Rose Friedman attended Reed College and later transferred to the University of Chicago where she received a Bachelor of Philosophy degree. After this she began to study for a doctorate in economics at the University of Chicago and completed all work necessary for the Ph.D. except for writing the dissertation. In her youth, she wrote articles with Dorothy Brady on consumption. She received an honorary LL.D. in December 1986 from Pepperdine University. She is believed to have been born the last week of December, 1910; however, the birth records have been lost. She was born in Staryi Chortoryisk, in Ukraine, to the Director family, prominent Jewish residents.
She was married to her frequent collaborator, Milton Friedman (1912–2006), who won the 1976 Nobel Prize in Economics. Her brother, Aaron Director (1901–2004), was a professor at the University of Chicago Law School and one of the founders of the economic analysis of law.

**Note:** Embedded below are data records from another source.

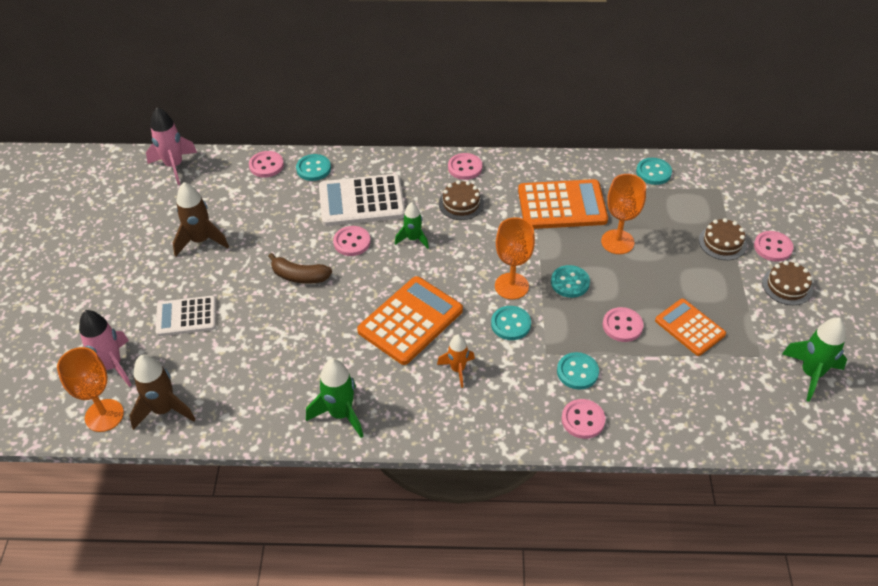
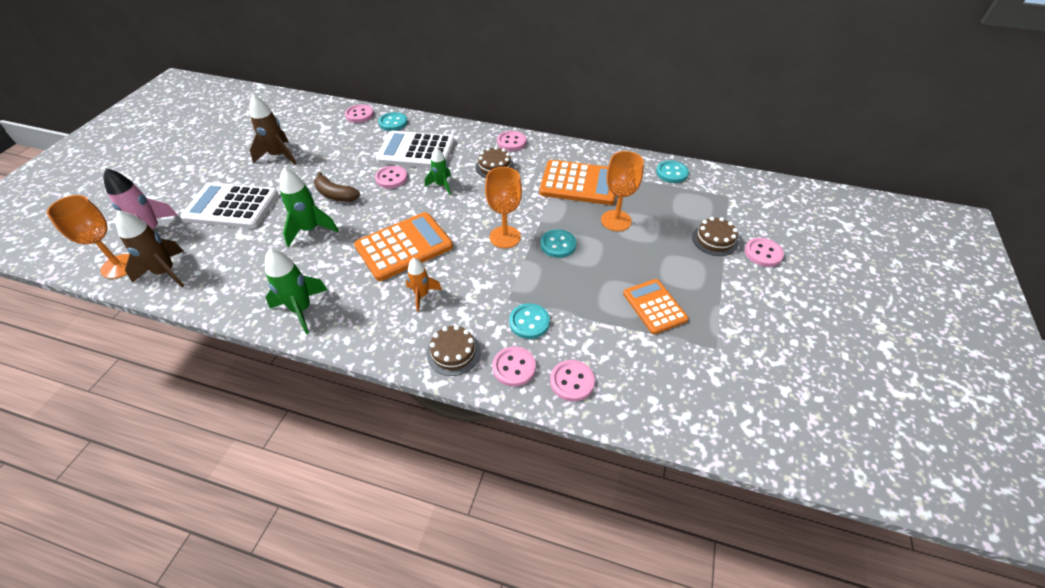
camera: 15 degrees right, 0 degrees up
(174, 166) = (294, 104): pink rocket -> none
(186, 316) = (231, 206): white calculator -> white calculator, size x1.57
(510, 324) = (488, 267): turquoise button -> none
(622, 326) = (590, 291): pink button -> pink button (572, 381)
(787, 286) = (766, 290): brown cake -> brown cake (453, 352)
(810, 374) = (765, 378): green rocket -> green rocket (310, 230)

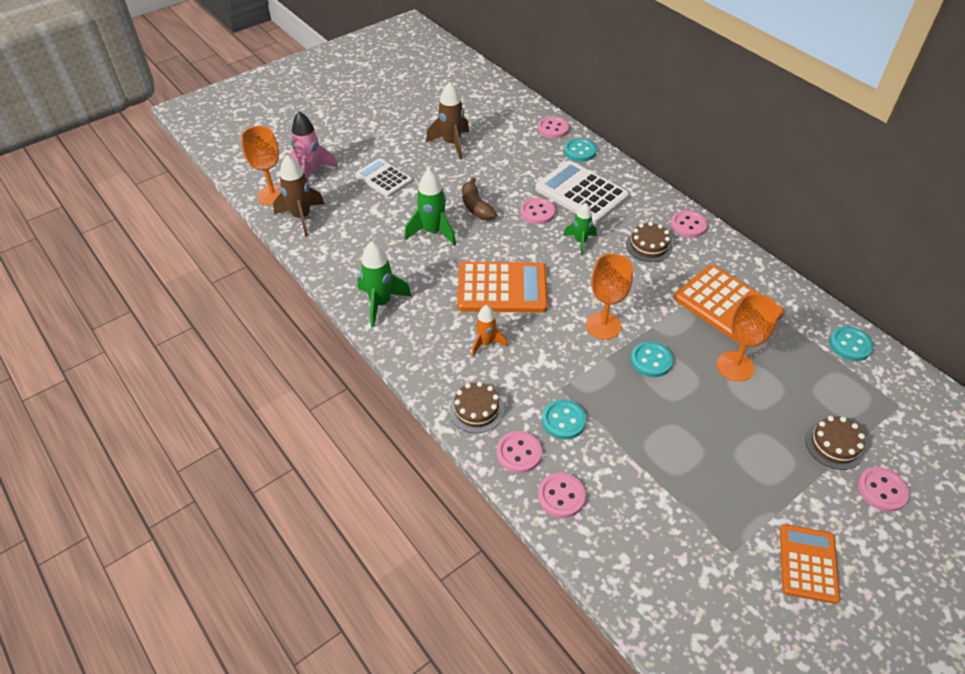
camera: 35 degrees right, 0 degrees up
(231, 206) = (383, 178): white calculator -> white calculator, size x0.64
(654, 306) = (701, 475): orange calculator -> orange calculator (808, 563)

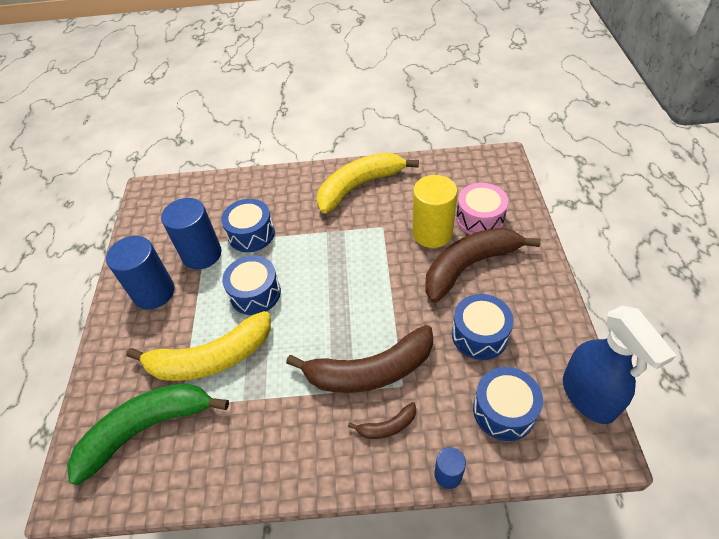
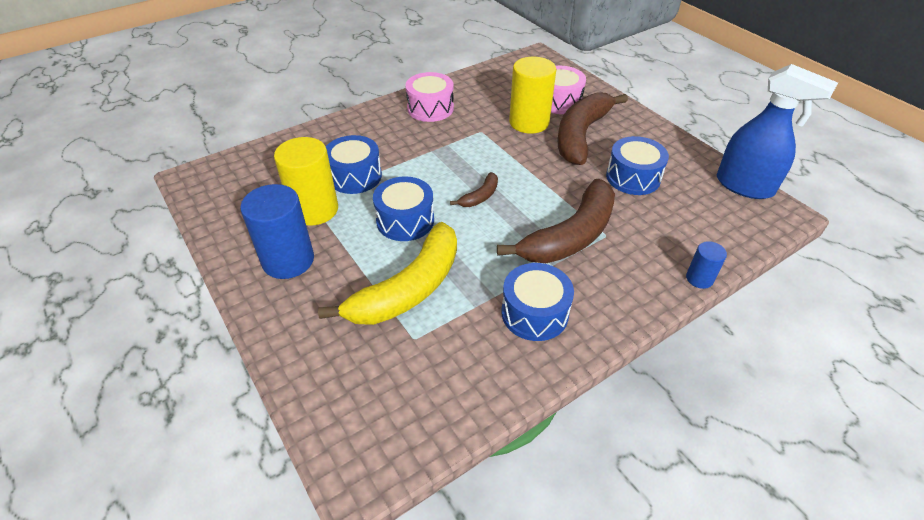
camera: 35 degrees left, 5 degrees down
(146, 428) = (394, 375): green banana -> none
(202, 254) = (314, 210): blue cylinder -> yellow cylinder
(359, 186) = (430, 108): yellow banana -> pink drum
(387, 426) = (622, 268): brown banana -> brown banana (480, 196)
(504, 410) = (698, 219): blue drum -> blue drum (534, 313)

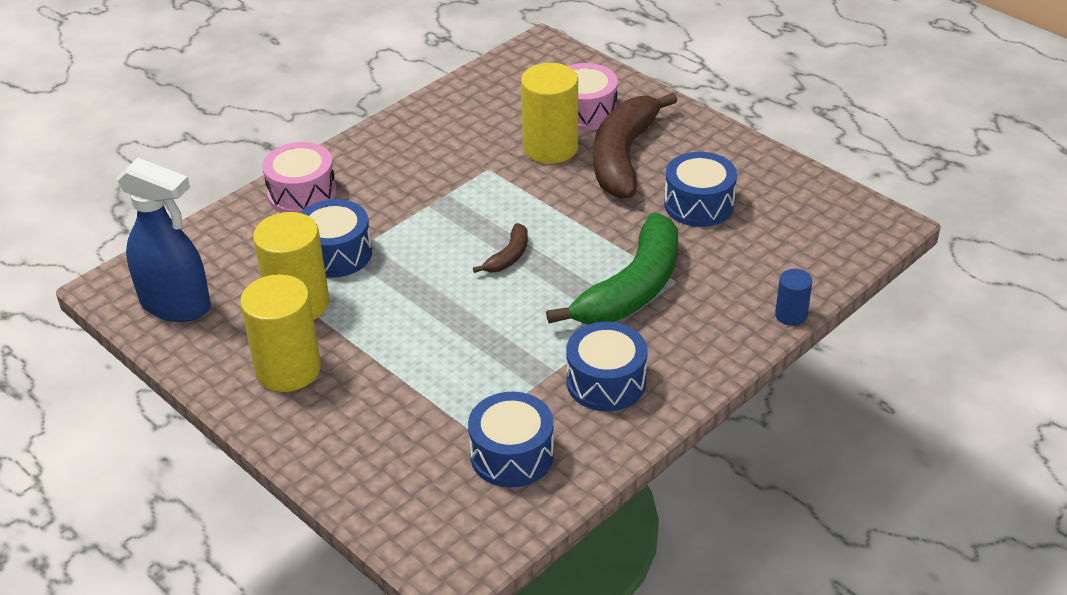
camera: 10 degrees left, 5 degrees down
(288, 260) = (288, 369): blue cylinder -> yellow cylinder
(405, 220) = (421, 300): blue drum -> blue drum (512, 455)
(409, 288) = (450, 378): yellow banana -> none
(430, 108) = (409, 145): pink drum -> pink drum (302, 194)
(570, 236) = (632, 289): brown banana -> green banana
(745, 186) = (838, 196): blue spray bottle -> blue spray bottle (176, 305)

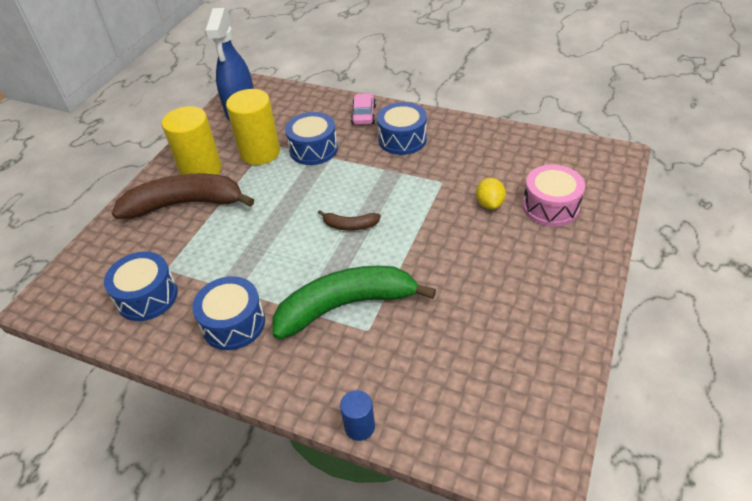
camera: 70 degrees right, 5 degrees up
(302, 194) = (364, 115): pink drum -> pink car
(550, 148) = (489, 204): yellow cylinder -> yellow lemon
(623, 156) = (508, 247): brown banana -> brown banana (185, 204)
(632, 289) = (346, 305): green banana -> green banana turned 150 degrees clockwise
(699, 204) = (476, 315): blue drum -> blue drum (402, 139)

With Milton, she co-wrote two books on economics and public policy, Free to Choose and Tyranny of the Status Quo, and their memoirs Milton and Rose D. Friedman, Two Lucky People, which appeared in 1998. Together they founded EdChoice (formerly the Milton and Rose D. Friedman Foundation), with the aim of promoting the use of school vouchers and freedom of choice in education. She also co-produced the PBS television series, Free to Choose, and assisted her husband in writing his 1962 political philosophy book Capitalism and Freedom.